Recent investments in education have allowed Concordia to once again approach a balanced budget.
Concordia’s administration is projecting to eliminate its deficit by 2020, according to its 2018-19 budget.
In a media briefing on the school’s budget for the upcoming year, Concordia’s Senior Director of Financial Planning and Budget Services, Jean-François Hamel, said the administration should return to a balanced budget by the end of the 2019-20 academic year.
Cuts to education since 2010 — about $1.5 billion, according to Global News — have plunged Concordia into a deficit. However, new investments in education in 2017 — including a pledge of $3.4 billion over five years, according to the Montreal Gazette — have created an opportunity for Concordia to re-balance its budget.
Hamel said one of the keys to reducing Concordia’s deficit is its increasing enrollment.
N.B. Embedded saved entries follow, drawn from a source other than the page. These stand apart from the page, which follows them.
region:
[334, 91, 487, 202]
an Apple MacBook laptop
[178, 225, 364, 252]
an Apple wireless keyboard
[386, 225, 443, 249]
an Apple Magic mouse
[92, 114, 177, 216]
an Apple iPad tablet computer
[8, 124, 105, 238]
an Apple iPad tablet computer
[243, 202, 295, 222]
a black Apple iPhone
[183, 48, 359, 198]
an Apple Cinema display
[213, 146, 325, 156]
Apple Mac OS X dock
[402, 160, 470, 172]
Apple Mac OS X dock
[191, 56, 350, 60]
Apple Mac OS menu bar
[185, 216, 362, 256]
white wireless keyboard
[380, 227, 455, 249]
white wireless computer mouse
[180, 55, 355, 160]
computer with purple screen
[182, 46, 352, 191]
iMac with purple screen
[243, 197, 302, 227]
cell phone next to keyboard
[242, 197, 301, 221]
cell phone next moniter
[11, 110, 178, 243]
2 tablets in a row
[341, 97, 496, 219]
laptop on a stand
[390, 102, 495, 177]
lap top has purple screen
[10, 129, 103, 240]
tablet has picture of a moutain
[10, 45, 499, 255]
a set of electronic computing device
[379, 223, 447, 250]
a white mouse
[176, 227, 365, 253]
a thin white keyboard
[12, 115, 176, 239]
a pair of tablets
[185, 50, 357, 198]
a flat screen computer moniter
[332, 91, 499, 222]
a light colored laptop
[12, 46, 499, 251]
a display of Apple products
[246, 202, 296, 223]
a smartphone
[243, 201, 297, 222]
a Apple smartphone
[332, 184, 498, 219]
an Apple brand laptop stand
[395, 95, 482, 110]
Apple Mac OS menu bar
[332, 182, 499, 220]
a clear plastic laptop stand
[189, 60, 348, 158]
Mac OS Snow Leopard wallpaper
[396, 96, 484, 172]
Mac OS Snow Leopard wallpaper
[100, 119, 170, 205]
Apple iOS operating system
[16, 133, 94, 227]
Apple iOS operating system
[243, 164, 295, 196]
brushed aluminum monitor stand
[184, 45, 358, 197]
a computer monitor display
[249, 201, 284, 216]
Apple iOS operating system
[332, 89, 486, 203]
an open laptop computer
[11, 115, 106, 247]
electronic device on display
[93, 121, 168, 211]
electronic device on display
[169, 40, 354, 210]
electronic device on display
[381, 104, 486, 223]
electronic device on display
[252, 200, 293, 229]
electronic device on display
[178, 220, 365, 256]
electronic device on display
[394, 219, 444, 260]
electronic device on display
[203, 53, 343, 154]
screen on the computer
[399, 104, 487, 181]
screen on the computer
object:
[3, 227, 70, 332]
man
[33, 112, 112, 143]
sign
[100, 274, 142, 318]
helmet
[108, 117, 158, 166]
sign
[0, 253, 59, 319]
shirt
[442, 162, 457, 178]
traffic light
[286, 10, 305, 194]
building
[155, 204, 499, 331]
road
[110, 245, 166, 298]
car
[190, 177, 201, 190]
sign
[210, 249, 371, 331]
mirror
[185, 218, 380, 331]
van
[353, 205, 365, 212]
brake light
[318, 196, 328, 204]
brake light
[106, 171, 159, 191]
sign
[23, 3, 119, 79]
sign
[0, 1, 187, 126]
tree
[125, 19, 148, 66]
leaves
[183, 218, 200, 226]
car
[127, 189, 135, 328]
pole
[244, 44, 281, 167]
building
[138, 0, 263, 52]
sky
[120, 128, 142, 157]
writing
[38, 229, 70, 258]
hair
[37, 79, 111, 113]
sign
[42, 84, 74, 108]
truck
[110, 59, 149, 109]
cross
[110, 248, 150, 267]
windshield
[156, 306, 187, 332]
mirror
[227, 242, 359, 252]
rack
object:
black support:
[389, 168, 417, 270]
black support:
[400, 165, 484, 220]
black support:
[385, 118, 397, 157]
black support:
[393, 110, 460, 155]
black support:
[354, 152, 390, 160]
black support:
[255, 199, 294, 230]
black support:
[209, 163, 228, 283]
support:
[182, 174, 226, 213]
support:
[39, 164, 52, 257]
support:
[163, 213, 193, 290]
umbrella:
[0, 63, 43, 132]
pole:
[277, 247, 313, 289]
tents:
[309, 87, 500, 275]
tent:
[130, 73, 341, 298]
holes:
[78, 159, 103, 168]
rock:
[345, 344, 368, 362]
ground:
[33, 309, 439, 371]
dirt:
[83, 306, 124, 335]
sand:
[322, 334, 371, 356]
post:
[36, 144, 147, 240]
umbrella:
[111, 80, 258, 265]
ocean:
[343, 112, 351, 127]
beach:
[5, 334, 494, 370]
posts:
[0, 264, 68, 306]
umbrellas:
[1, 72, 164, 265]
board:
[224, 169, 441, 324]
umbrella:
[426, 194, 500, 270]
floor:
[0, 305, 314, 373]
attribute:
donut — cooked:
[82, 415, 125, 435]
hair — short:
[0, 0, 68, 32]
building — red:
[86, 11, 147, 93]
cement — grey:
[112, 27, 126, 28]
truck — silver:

University enrollment in Quebec is declining across the board, especially outside of major urban centres. However, Hamel said Concordia’s enrollment has been steadily increasing — by 6 per cent in two years, according to the university’s website. Hamel said several factors play into this, including its urban location and English language of instruction, both of which appeal to international students.
Denis Cossette, Concordia’s Chief Financial Officer, said the university also continues to attract graduate students in large numbers, as well as francophone CEGEP students who wish to pursue their studies in English. He also credits Concordia’s voluntary retirement program with helping to reduce the deficit by offering 109 faculty members an early retirement in 2017.
Hamel does not expect the university’s tuition hike for international students in deregulated programs to affect international enrollment. In May, the university approved a 3.28 per cent tuition increase for international students in the Faculty of Engineering and Computer Science and the John Molson School of Business following the deregulation of tuition for those programs. “We’ve been applying these types of increases to international tuition for years now,” said Hamel. “All we’ve seen is an increase in the international student population, even though we were increasing the fees.”
The administration predicts that the deficit at the end of the current academic year will be $1.9 million, down from $3.9 million in 2017-18. Hamel said a total of about $90 million was cut from Concordia’s operating budget between 2010 and 2017, but that it should regain this funding by the 2022-23 year.
Cossette said because the administration doesn’t decide how faculties spend their funding, individual programs and activities were not singled out to be cut in order to reduce the deficit.
In total, the university is predicting $496.9 million in revenues and $498.8 million in expenses for the 2018-19 year.
Cossette said several factors make the administration’s deficit timeline uncertain. The ongoing diplomatic spat between Canada and Saudi Arabia and the resulting lack of Saudi nationals at Concordia will leave a gap in enrollment. The election of a new provincial party on Oct. 1 could also mean big changes for university funding.